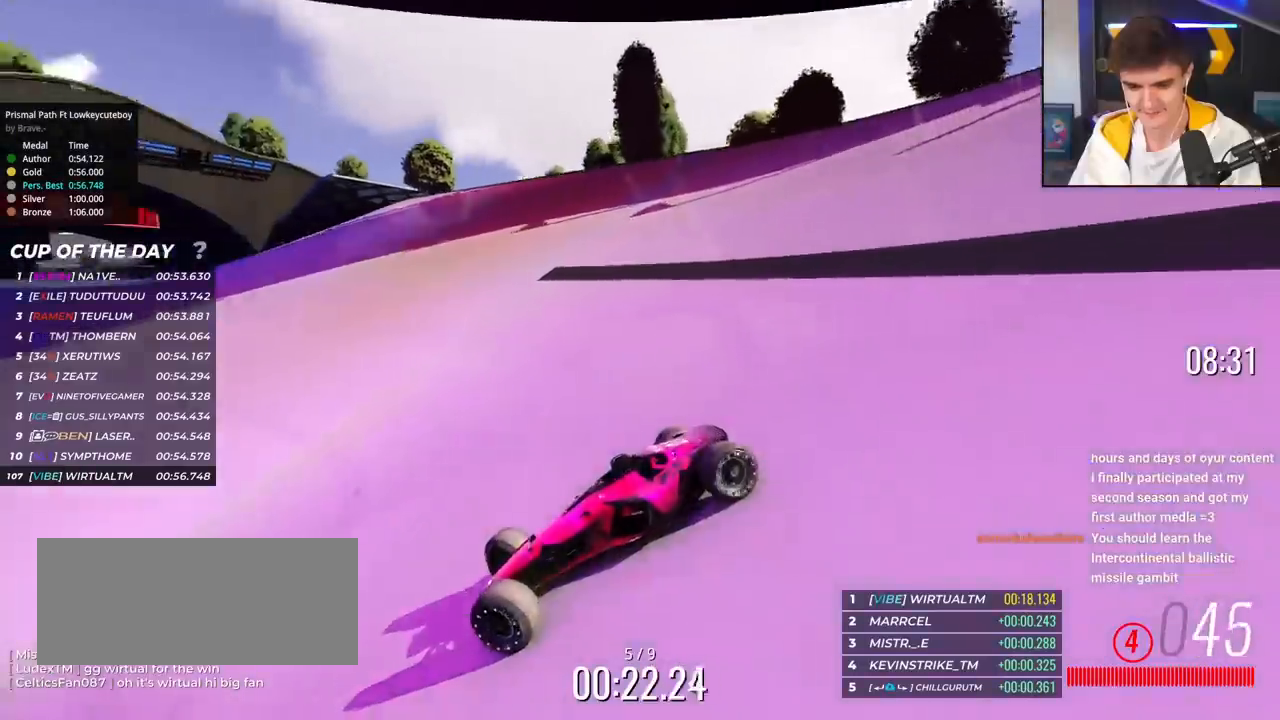
{"keys": ["right", "up"], "events": []}
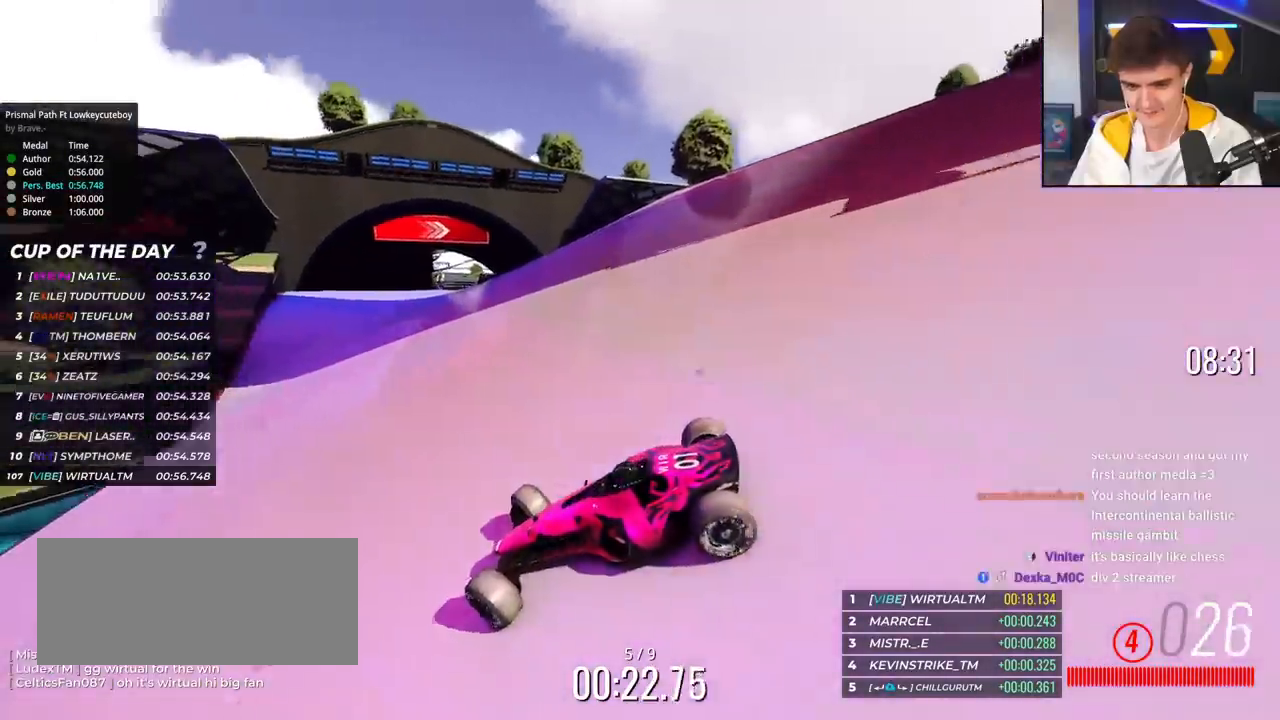
{"keys": ["right", "up"], "events": []}
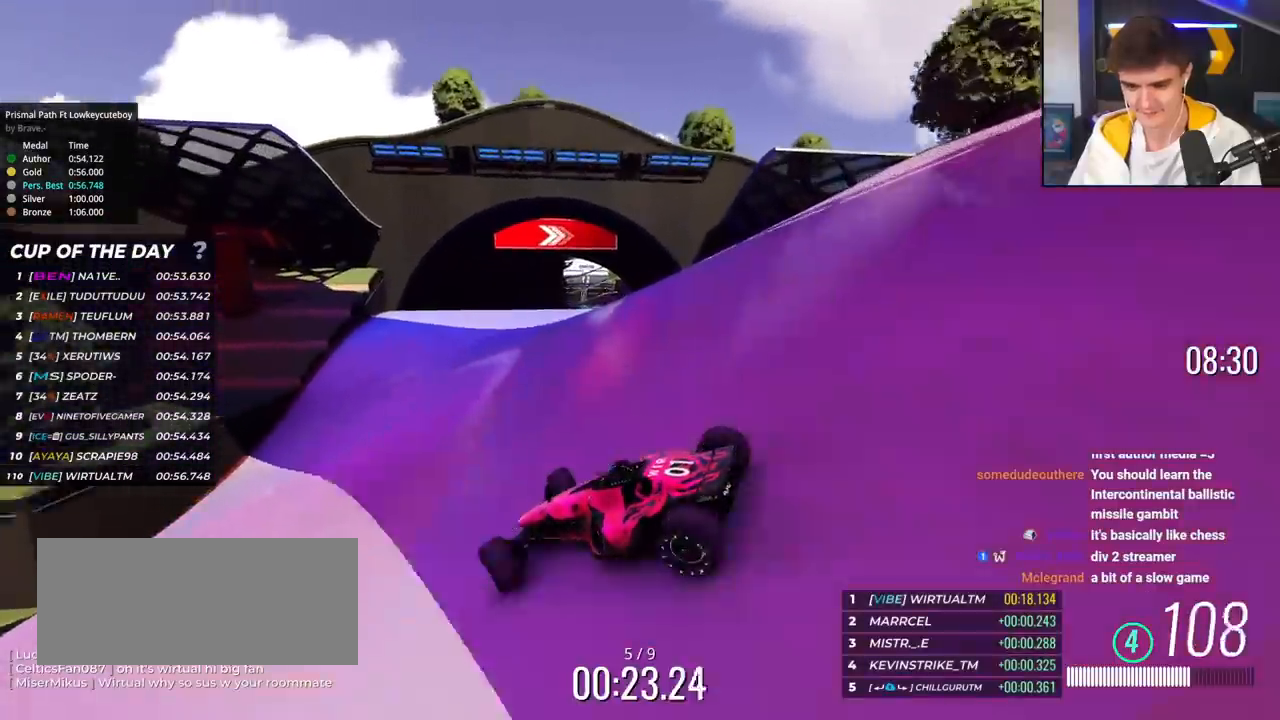
{"keys": ["right", "up"], "events": [[17, "up", "up"], [117, "up", "down"], [200, "up", "up"], [300, "up", "down"]]}
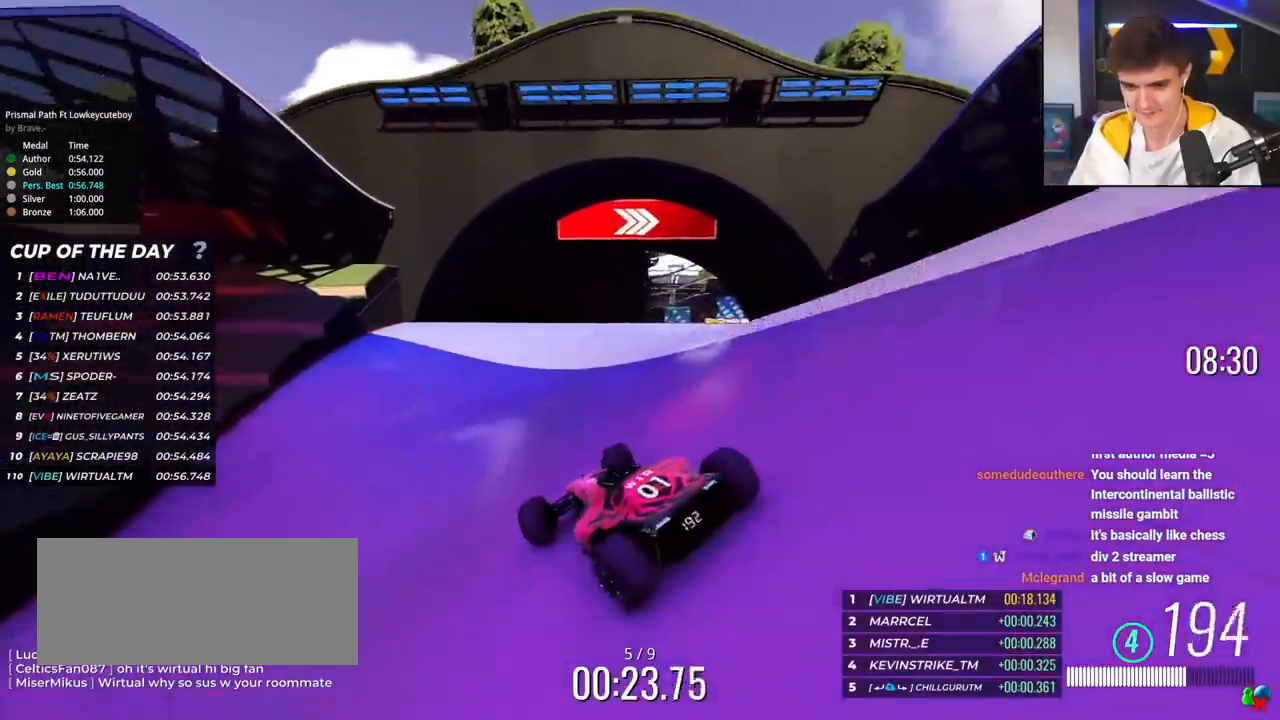
{"keys": ["right", "up"], "events": []}
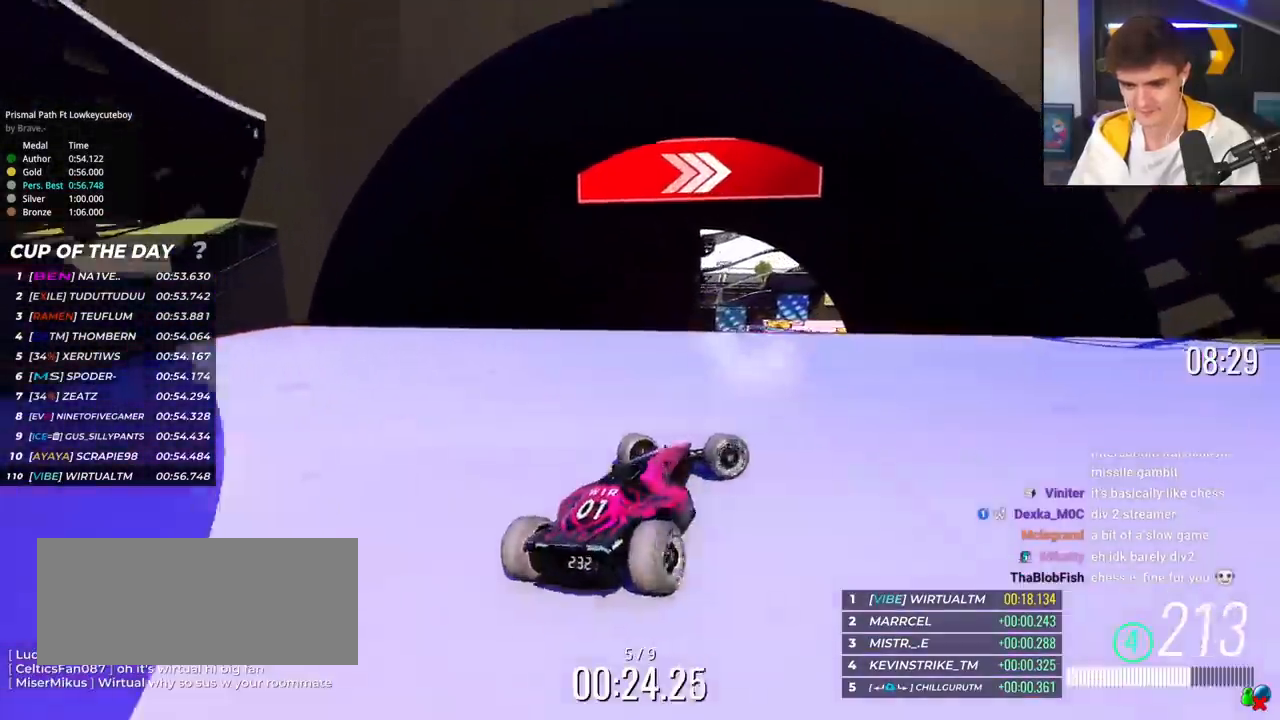
{"keys": ["left", "up"], "events": [[50, "right", "up"], [83, "left", "down"]]}
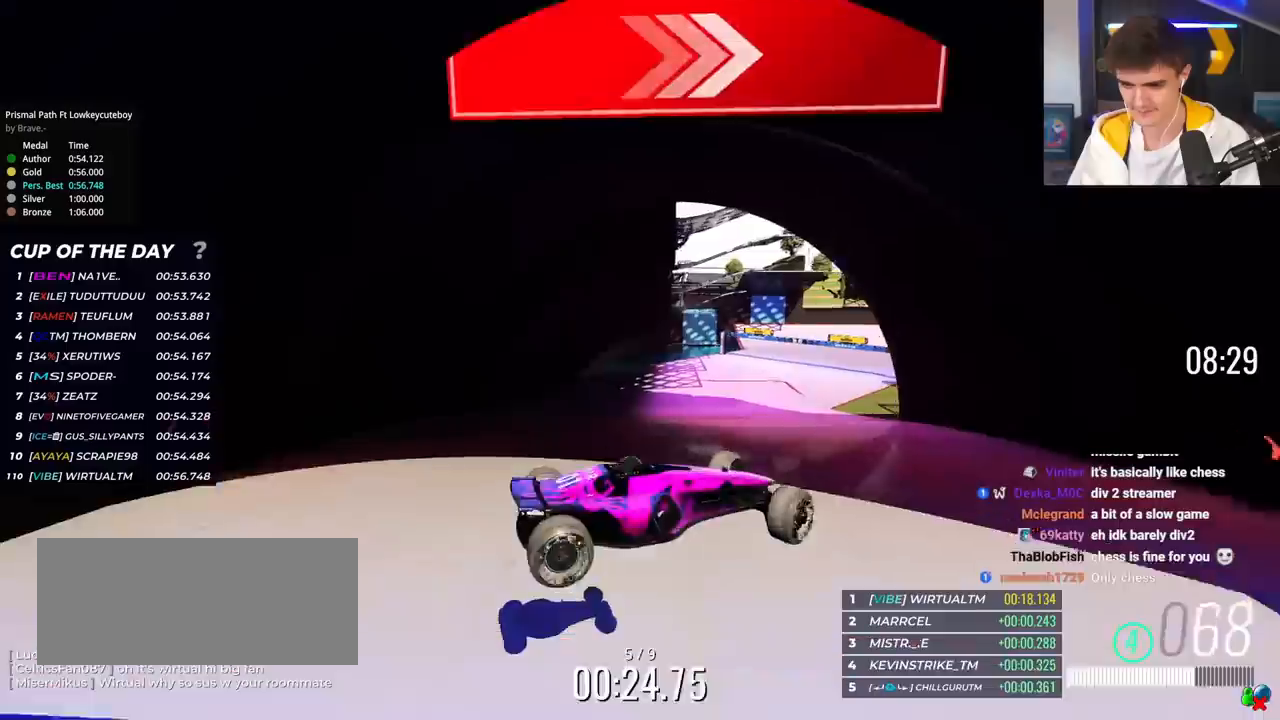
{"keys": ["brake", "left", "up"], "events": [[434, "brake", "down"]]}
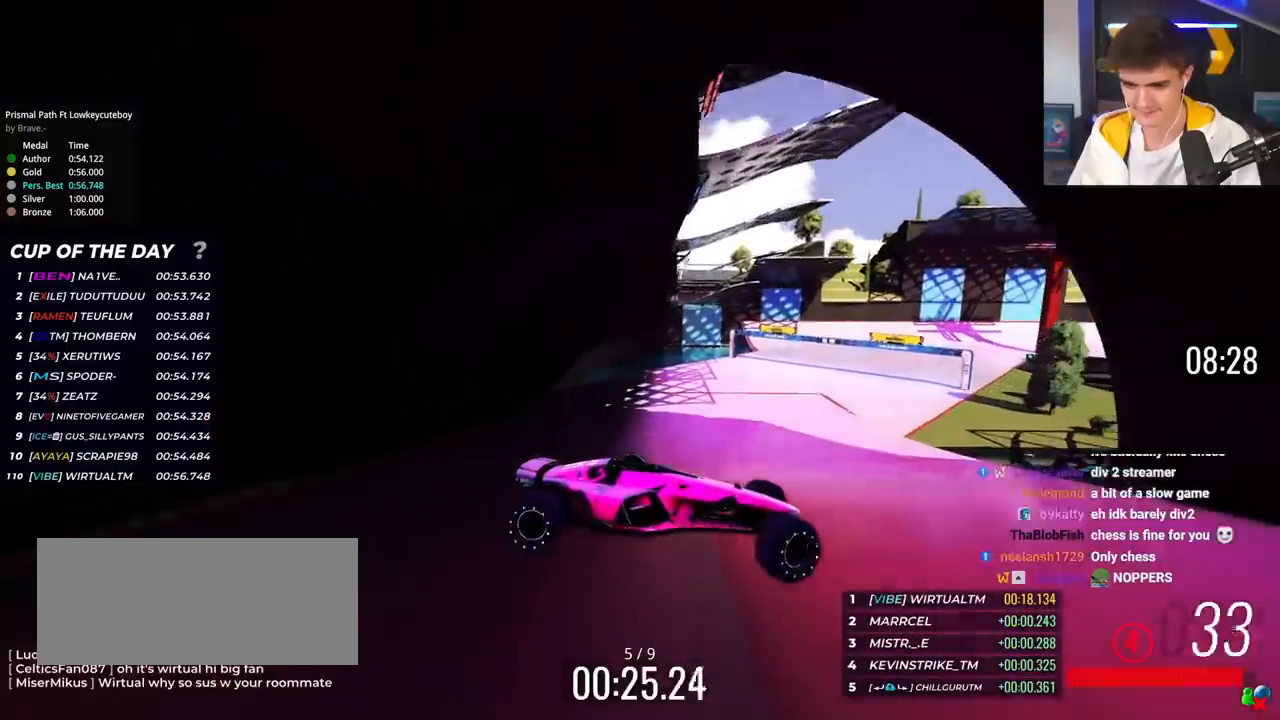
{"keys": ["left", "up"], "events": [[33, "brake", "up"]]}
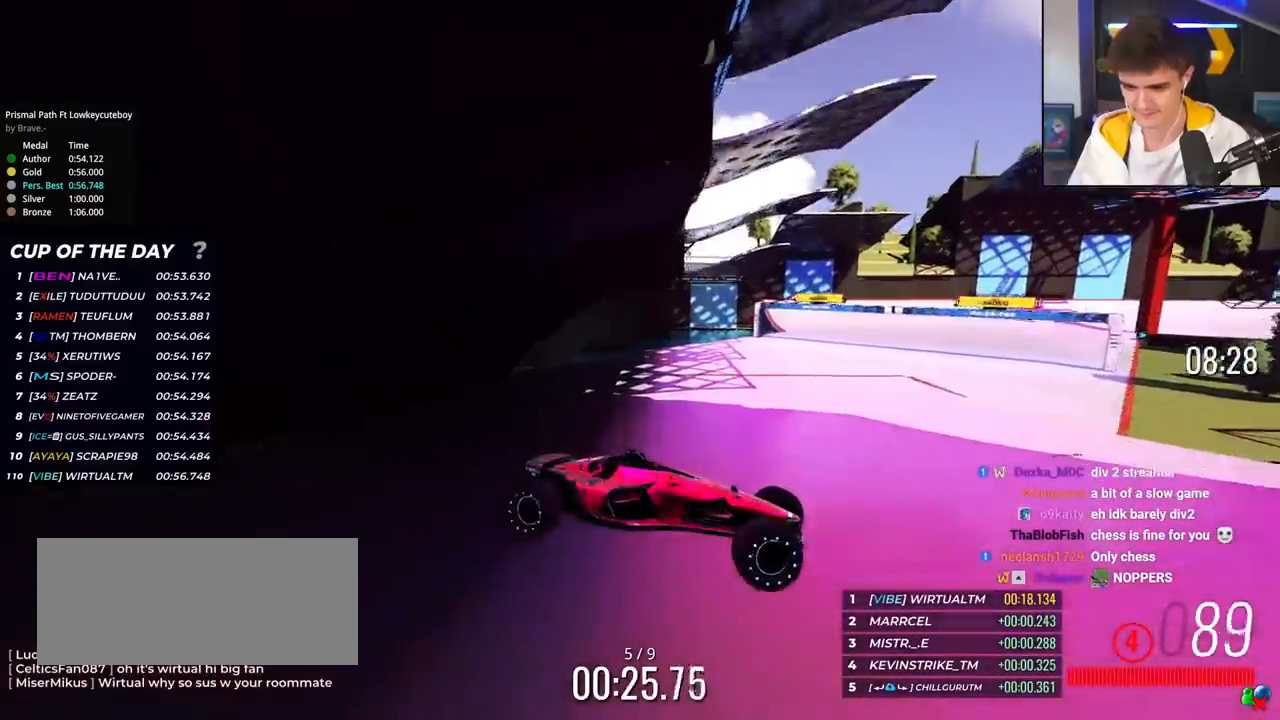
{"keys": ["left", "up"], "events": [[367, "brake", "down"], [467, "brake", "up"]]}
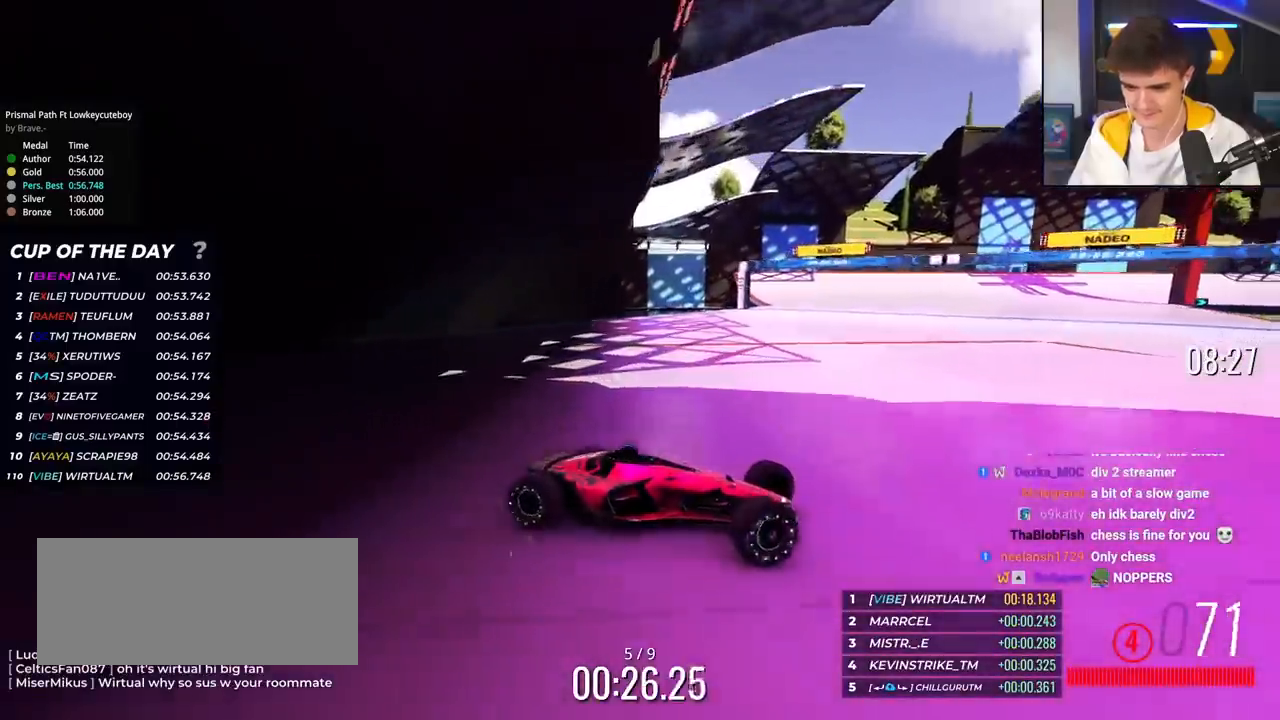
{"keys": ["left", "up"], "events": [[150, "brake", "down"], [200, "brake", "up"]]}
───
Exercise objective:
Restate the entire listing word for word, excluding pictures.

Worked solution:
{"keys": ["right", "up"], "events": []}
{"keys": ["right", "up"], "events": []}
{"keys": ["right", "up"], "events": [[17, "up", "up"], [117, "up", "down"], [200, "up", "up"], [300, "up", "down"]]}
{"keys": ["right", "up"], "events": []}
{"keys": ["left", "up"], "events": [[50, "right", "up"], [83, "left", "down"]]}
{"keys": ["brake", "left", "up"], "events": [[434, "brake", "down"]]}
{"keys": ["left", "up"], "events": [[33, "brake", "up"]]}
{"keys": ["left", "up"], "events": [[367, "brake", "down"], [467, "brake", "up"]]}
{"keys": ["left", "up"], "events": [[150, "brake", "down"], [200, "brake", "up"]]}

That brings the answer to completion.